Les réformistes, LFI étant peut-être les plus conséquents sur cette ligne, avec leur " politique de la demande " ne visent en fait qu'à agir sur la répartition inégale des revenus et pour un partage " équitable " entre " revenus du travail " et " revenus du capital ". Mais, justement, les réformes sont-elles encore possibles dans ce moment où le capital produit ses propres limites ? La relance de la consommation espérée par la " politique de la demande " peut-elle produire des effets positifs sur la situation économique en général et sur la situation des masses populaires, alors même que la propre logique du capital l'oblige à renforcer l'exploitation de la force de travail ?

Les projets des partis de gauche ne visent en pratique qu'à retrouver une régulation "acceptable" du capitalisme, qu'à justifier dans la réalité les équilibres fondamentaux du système. Et cela donc, sans toucher aux fondements de la hiérarchie économique et sociale. Car le cœur des problèmes actuels n'est pas celui du pouvoir d’achat et des inégalités considérables, mais bien la limite, interne au capitalisme lui-même, à la production de plus-value/survaleur.

L'anti-néolibéralisme populiste de LFI, qui se nourrit des frustrations contre les élites, remet en avant le volontarisme en politique, la capacité de changer les choses, mais ses limites sont immédiatement atteintes dans le sens où ses objectifs politiques se limitent à un changement de république et son programme économique, sous la forme de la " politique de la demande ", n'est en fait que la mise en œuvre des vieux principes keynésiens qui ne changent rien à la logique du capital. Rien dans le programme de LFI ne laisse envisager ne serait-ce que le début d’une vaste expropriation des possesseurs du capital.

LFI peut bien dénoncer l'ordolibéralisme européen, mais la dénonciation de cette politique néolibérale oppose le marché et l'État, alors qu'ils ne sont que les deux faces de la réalité capitaliste. Et même, prétendre retrouver une souveraineté monétaire et budgétaire, en sortant de l'UE et/ou de l'euro, est soit une impasse, soit une illusion dans cette situation de mondialisation capitaliste où la concurrence fait rage. Combattre l’UE comme alliance impérialiste et se battre pour la destruction de l'OTAN est juste, ne serait-ce qu’en raison des menaces de guerre, mais en sortir ne résoudra rien de la crise que traverse le capitalisme, en France comme ailleurs.

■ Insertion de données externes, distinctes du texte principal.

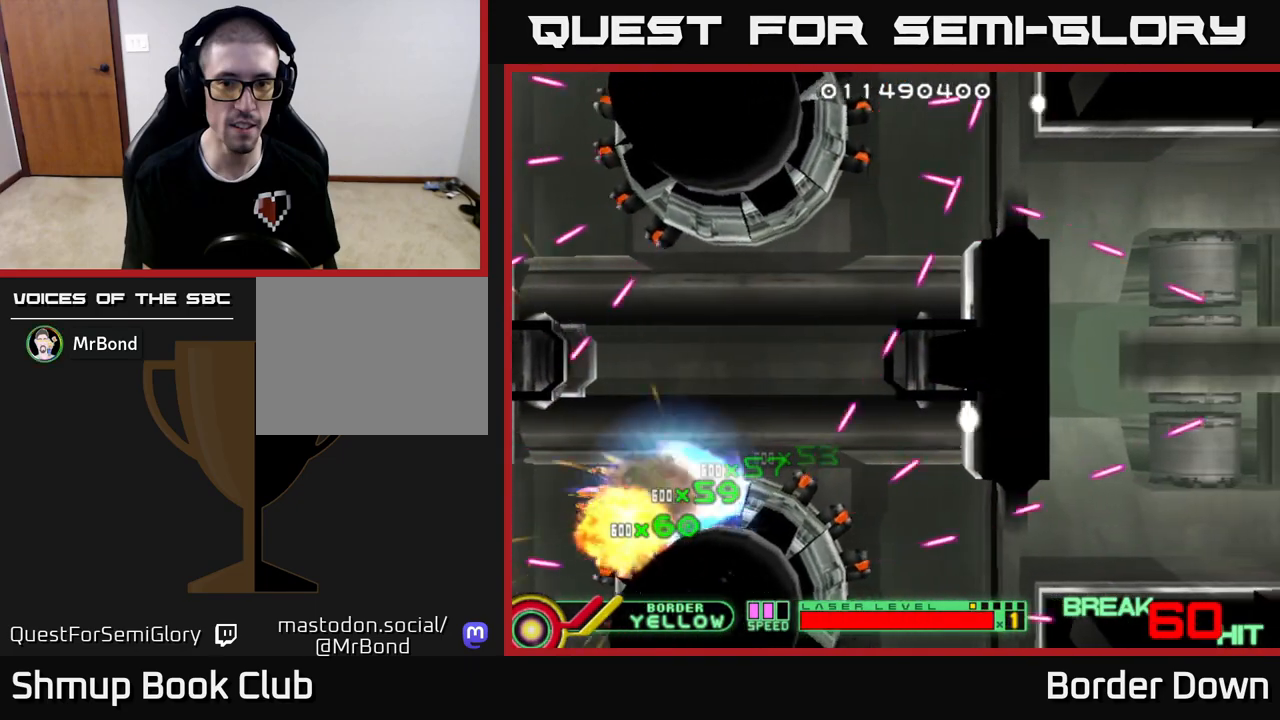
{"buttons": ["DPAD_DOWN", "DPAD_RIGHT"], "left_stick": "center", "right_stick": "center", "events": [[33, "B", "up"], [283, "A", "down"], [367, "A", "up"], [367, "DPAD_UP", "up"], [433, "A", "down"], [500, "A", "up"], [500, "DPAD_DOWN", "down"]]}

Certes, face aux mesures d'offre et/ou de relance prisent par les "fonctionnaires du capital", il est spontanément tentant de raisonner en se disant qu'un peu de mieux vaut mieux que rien du tout. Ce sentiment est largement répandu, en particulier dans la jeunesse qui n'a connu, bien au contraire, que des reculs sociaux et des libertés. C'est là-dessus que comptent les candidats qui, comme Mélenchon, surfent sur le mécontentement social, mais se gardent bien d'organiser la lutte contre le mode de production capitaliste en ne mettant pas à l'ordre du jour la lutte pour sa destruction pourtant absolument indispensable pour ouvrir la voie à une société de liberté et de réalisation des aspirations profondes de justice et de paix de l'Humanité. On nous objectera qu'il s'agit d'une perspective, certes mais le capitalisme nous offre-t-il une autre perspective que celle de la fin de l'Humanité ? Pour avancer il n'y a que la voie de la révolution mettant en jeu la destruction du mode de production capitaliste qui nous mène à l'abîme. Pour cela, il faut unir les forces déterminées qui se battent et n'en peuvent plus de la politique du capital. Il faut déterminer une stratégie et une tactique révolutionnaire de notre temps. Seul un parti est capable d'assumer ces tâches. Pour avancer, la seule priorité du moment c'est de notre point de vue la reconstruction d'un courant syndical de lutte de classe et d'un parti communiste révolutionnaire. Ce sont ces deux tâches que se fixent le Parti révolutionnaire Communistes en s'adressant largement à tous ceux qui luttent et qui ont intérêt à en finir avec le mode de production capitaliste de domination et d'exploitation.